__Task goal__. Make an exact transcript of the lines in the data below, starting with the one containing "white bowl (<box>147,280,178,289</box>)" and going on through the one containing "This image is sized 160 by 120.", with both included and the pictures left out.

__Stored data entries__.
•••••
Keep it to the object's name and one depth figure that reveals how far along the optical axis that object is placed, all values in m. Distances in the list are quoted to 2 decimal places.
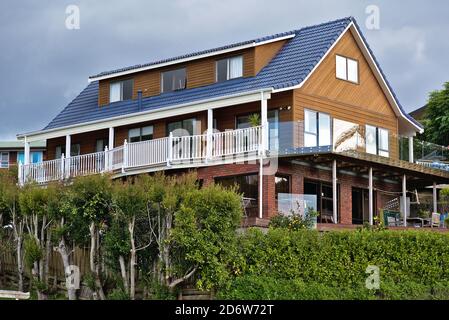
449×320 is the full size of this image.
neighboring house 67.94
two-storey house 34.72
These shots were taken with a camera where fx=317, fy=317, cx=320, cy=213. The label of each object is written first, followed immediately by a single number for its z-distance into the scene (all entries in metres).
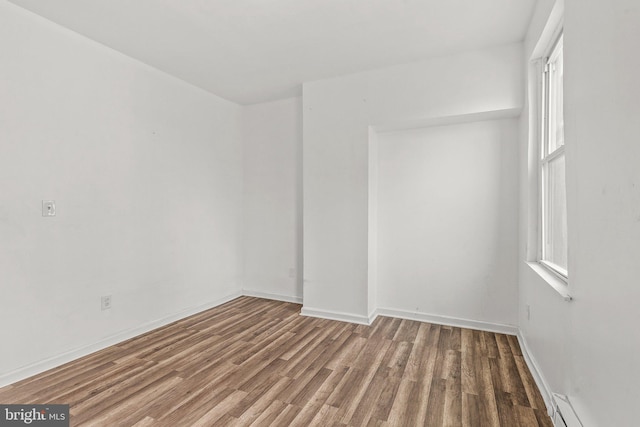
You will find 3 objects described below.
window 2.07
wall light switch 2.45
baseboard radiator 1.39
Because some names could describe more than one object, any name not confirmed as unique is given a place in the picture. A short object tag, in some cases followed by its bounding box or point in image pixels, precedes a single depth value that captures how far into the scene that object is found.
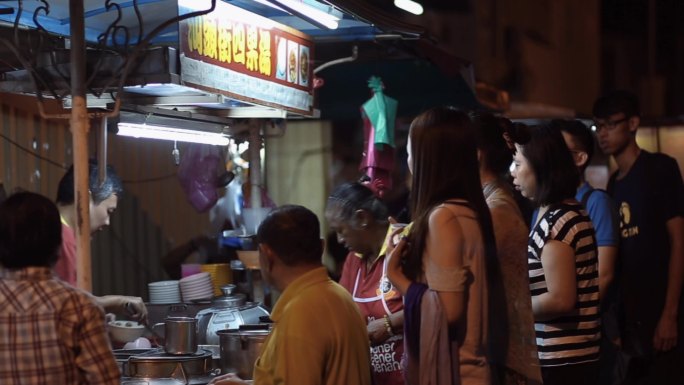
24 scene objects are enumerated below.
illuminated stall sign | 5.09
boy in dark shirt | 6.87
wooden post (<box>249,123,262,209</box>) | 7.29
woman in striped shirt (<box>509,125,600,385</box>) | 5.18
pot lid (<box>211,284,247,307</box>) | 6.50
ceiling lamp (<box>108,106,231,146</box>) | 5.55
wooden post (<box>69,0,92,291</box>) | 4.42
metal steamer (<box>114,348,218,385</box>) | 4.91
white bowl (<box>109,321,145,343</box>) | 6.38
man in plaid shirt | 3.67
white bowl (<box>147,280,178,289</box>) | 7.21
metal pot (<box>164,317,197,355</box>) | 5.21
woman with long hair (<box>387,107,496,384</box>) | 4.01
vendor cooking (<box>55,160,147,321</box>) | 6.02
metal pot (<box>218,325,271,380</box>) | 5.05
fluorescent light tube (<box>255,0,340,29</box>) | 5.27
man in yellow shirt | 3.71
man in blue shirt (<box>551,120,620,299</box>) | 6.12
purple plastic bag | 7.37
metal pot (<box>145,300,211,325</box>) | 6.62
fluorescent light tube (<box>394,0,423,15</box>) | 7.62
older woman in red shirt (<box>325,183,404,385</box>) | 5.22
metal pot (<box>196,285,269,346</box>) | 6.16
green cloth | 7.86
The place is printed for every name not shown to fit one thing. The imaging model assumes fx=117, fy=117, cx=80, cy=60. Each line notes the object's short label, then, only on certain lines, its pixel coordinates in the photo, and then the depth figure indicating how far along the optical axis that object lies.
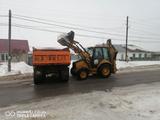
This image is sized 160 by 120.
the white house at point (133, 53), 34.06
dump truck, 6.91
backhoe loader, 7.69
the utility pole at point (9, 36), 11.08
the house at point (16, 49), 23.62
•••••
__Result of this task__.
white bowl (<box>147,280,178,289</box>) | 7.21
metal pot (<box>164,317,197,355</box>) | 5.21
woman with long hair (<box>387,107,496,384</box>) | 4.01
vendor cooking (<box>55,160,147,321</box>) | 6.02
metal pot (<box>218,325,271,380</box>) | 5.05
fluorescent light tube (<box>255,0,340,29</box>) | 5.27
man in yellow shirt | 3.71
man in blue shirt (<box>551,120,620,299</box>) | 6.12
purple plastic bag | 7.37
metal pot (<box>145,300,211,325</box>) | 6.62
fluorescent light tube (<box>394,0,423,15</box>) | 7.62
older woman in red shirt (<box>325,183,404,385</box>) | 5.22
metal pot (<box>196,285,269,346</box>) | 6.16
green cloth | 7.86
The place is printed for every name not shown to fit one thing. The imaging model assumes fx=117, fy=117, cx=80, cy=60. Each line notes the object's short label, then, only on certain lines, its pixel coordinates in the photo, and then the depth figure indicating how far along the optical axis that object lies.
This image is sized 160 by 120.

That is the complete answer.